Ada’s First Mondays Open Mic Night celebrated two years of poetry, short stories, journal entries, notes, thoughts, essays, and abundant talent Monday, February 2, 2026 at the Ada Public Library.






“Richard will always read something from his journal.” ~Open Mic regular Samuel Baker

Cold Night by Richard R. Barron
It’s a cold night. Rain. Wind blows water onto the windows. Drafts fill the air.
Breath steaming on the front porch, I enter. I take off my leather jacket. The collar was turned up, stiff and slick from the cold.
I slide in behind her as she reads, huddled around her coffee. I wrap my arms around her. My chin slides over her right shoulder. The wool of my sweater presses into the cotton of her sweatshirt. My face brushes through her soft, sandy hair.
Her hands are stiff and slick from the cold.
Every part of me wraps around every part of her.
The tension of waiting is gone.
I was cold. She was cold. But together, we are warm.
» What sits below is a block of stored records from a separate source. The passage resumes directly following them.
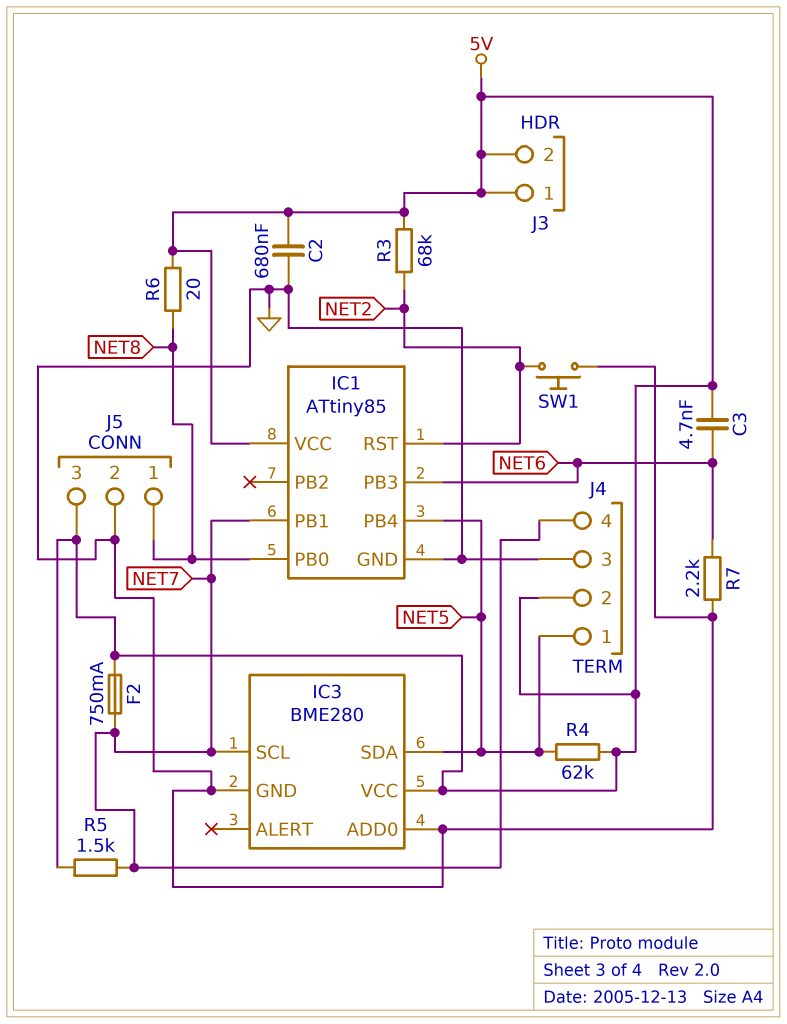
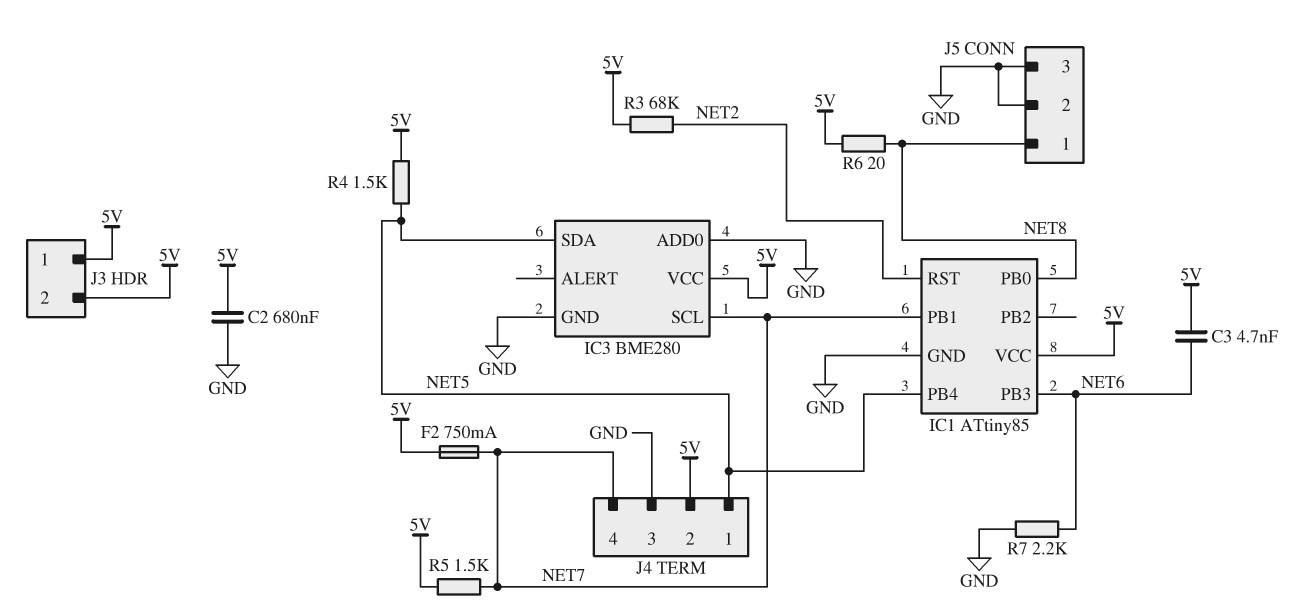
J5 pin 3: 5V -> GND
R4: 62k (5V, NET5) -> 1.5k (5V, NET5)
SW1: button (GND, NET2) -> none

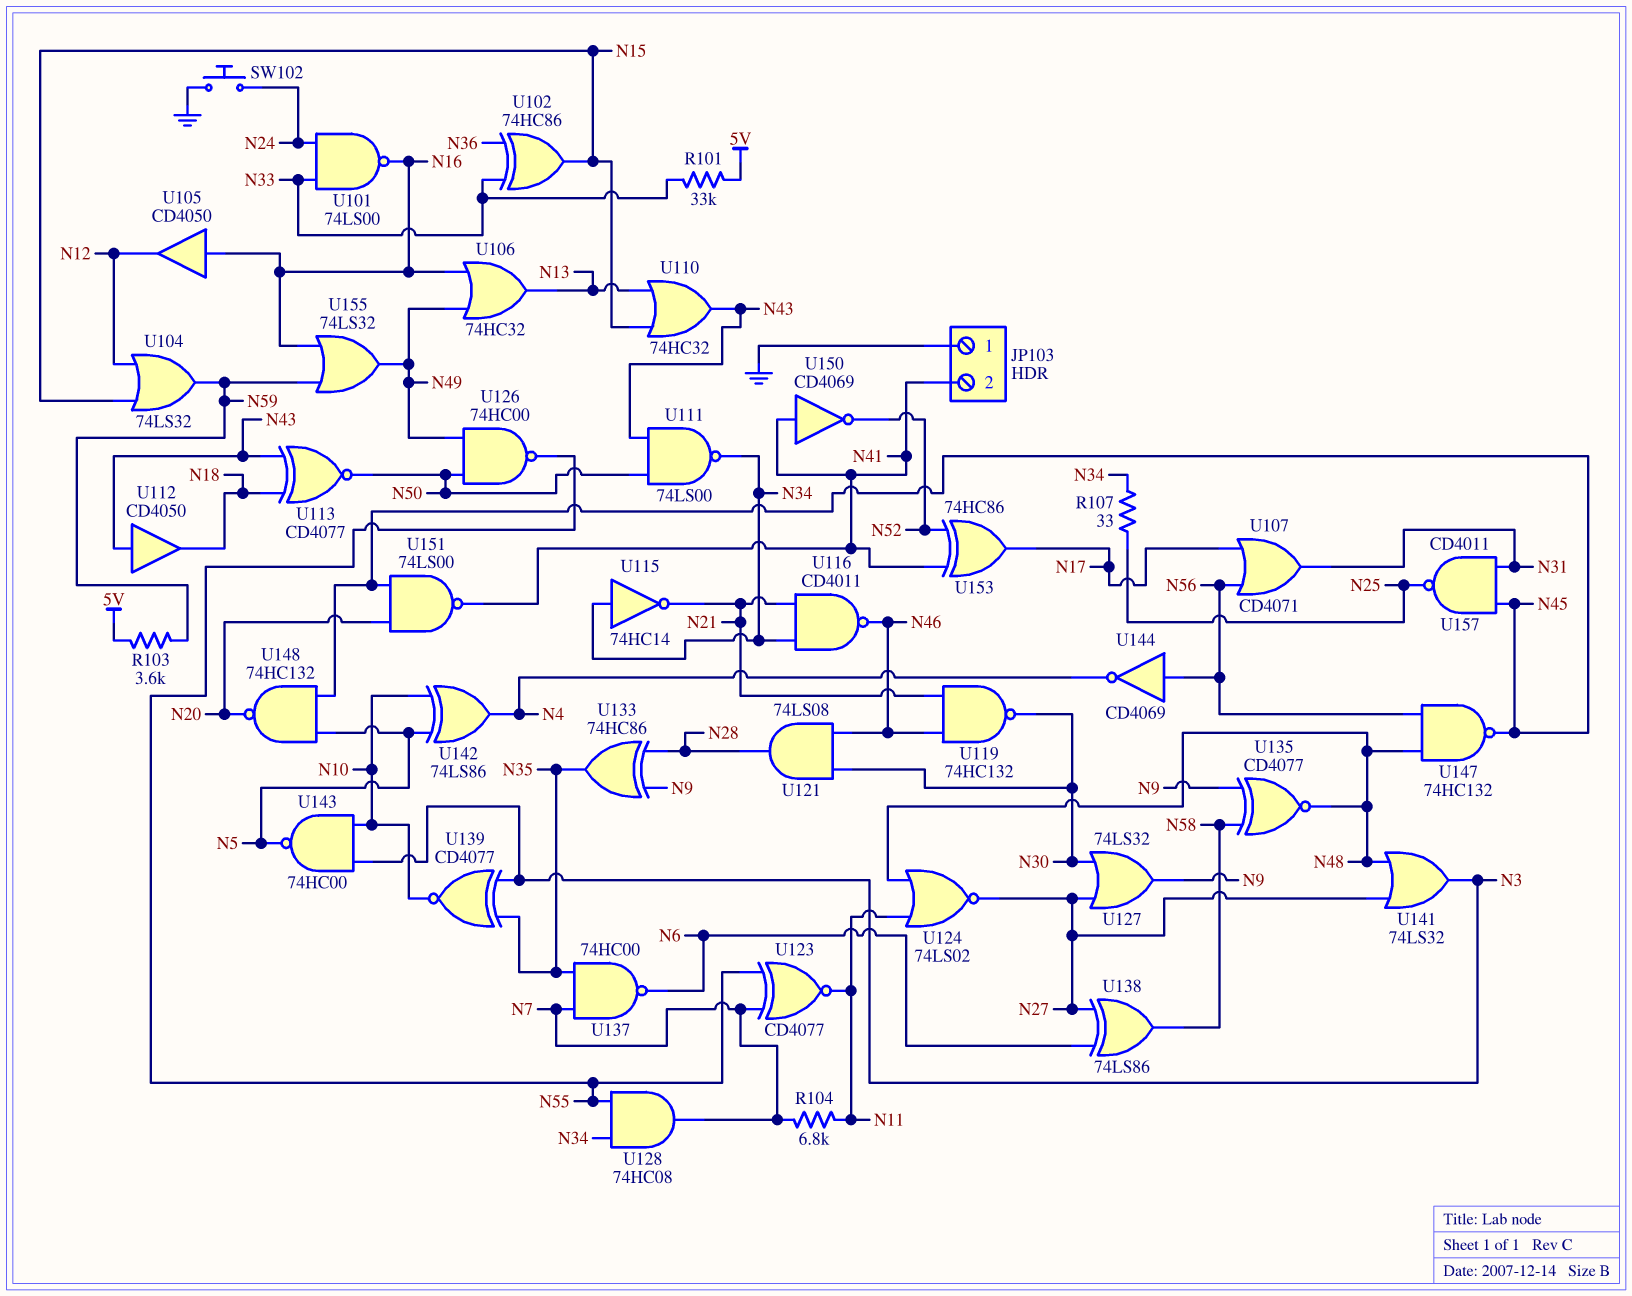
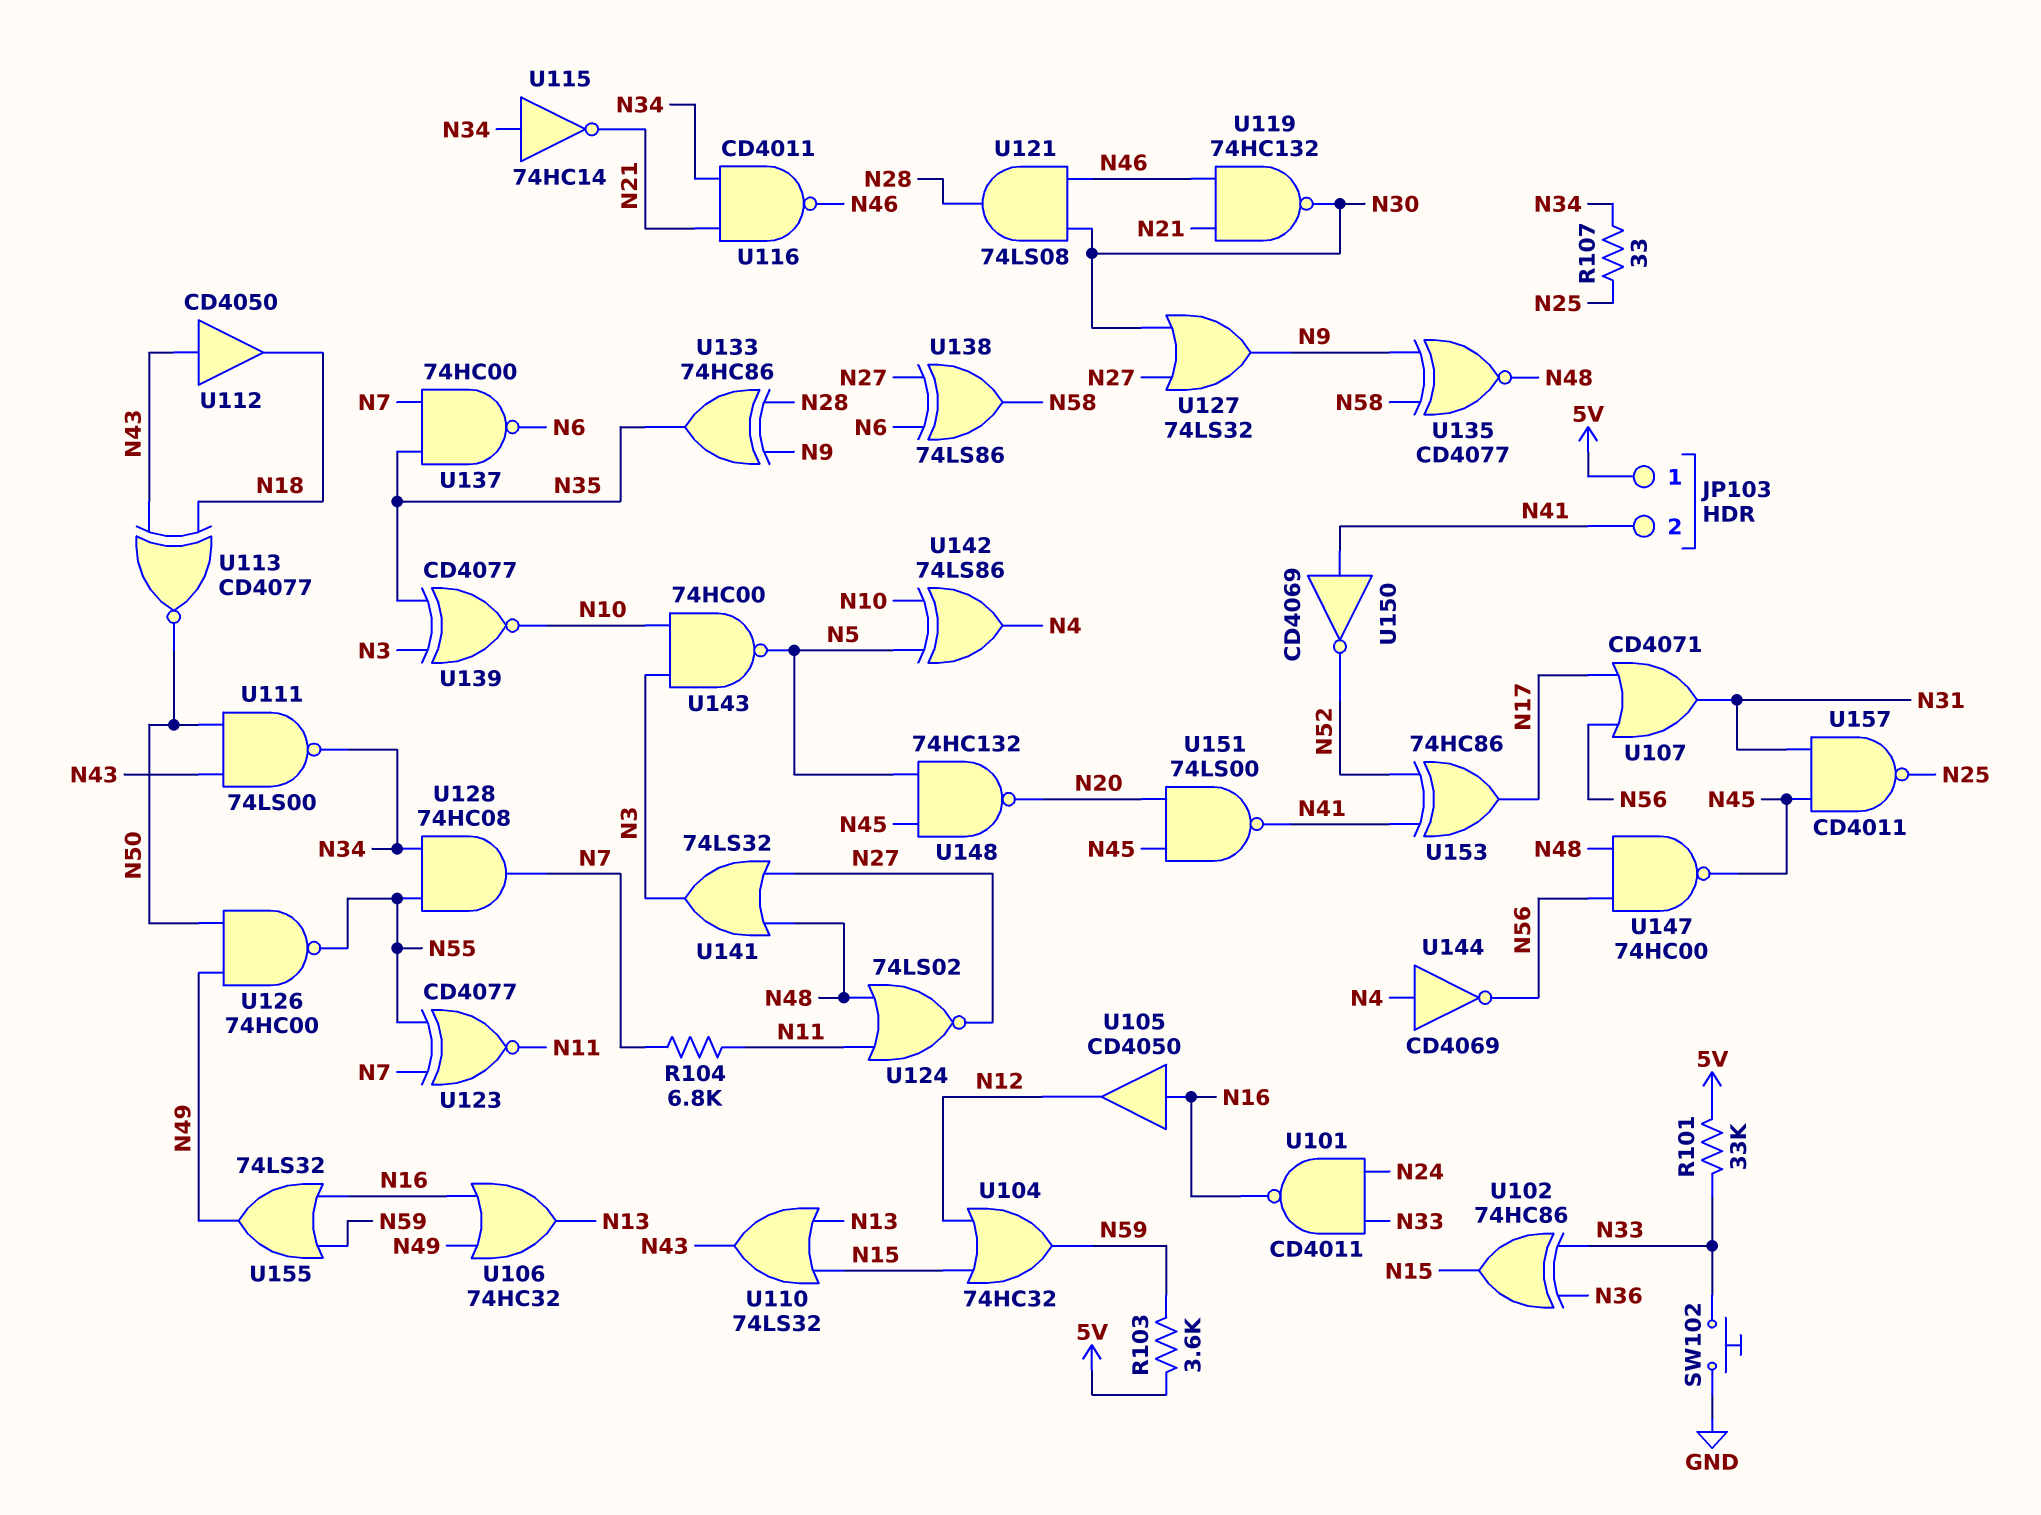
JP103 pin 1: GND -> 5V
SW102: button (GND, N24) -> button (GND, N33)
U101: NAND 74LS00 (in N24, in N33, out N16) -> NAND CD4011 (in N24, in N33, out N16)
U104: OR 74LS32 (in N12, in N15, out N59) -> OR 74HC32 (in N12, in N15, out N59)
U110: OR 74HC32 (in N13, in N15, out N43) -> OR 74LS32 (in N13, in N15, out N43)
U144: NOT CD4069 (in N56, out N4) -> NOT CD4069 (in N4, out N56)
U147: NAND 74HC132 (in N48, in N56, out N45) -> NAND 74HC00 (in N48, in N56, out N45)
Run and Hide by Richard R. Barron
Always a mountain
A mesa
A sky
A tree
The sky holds us down, the ground all around
For 10,000 years, the Zuni had nothing to do but to try to stay alive
When I tried to stay alive, the wires wrapped around me and choked me until I turned plum
Or jaundiced by my huge ego
And her blinding hatred
(which, by the way, blinded her to the grave)
To answer the as to whether to run or hide, it’s simple: close my eyes
If it escapes my eyes, it escapes reality
If I close my eyes and sleep, no one hates me in my dreams
I once dreamed I was hunting caribou, and was naked for the first time in my life
I was nakeder than the day I was born by a factor of five
I hunt the caribou with lightning bolts that seem to come from the sky, and at the same time, seem to come from me.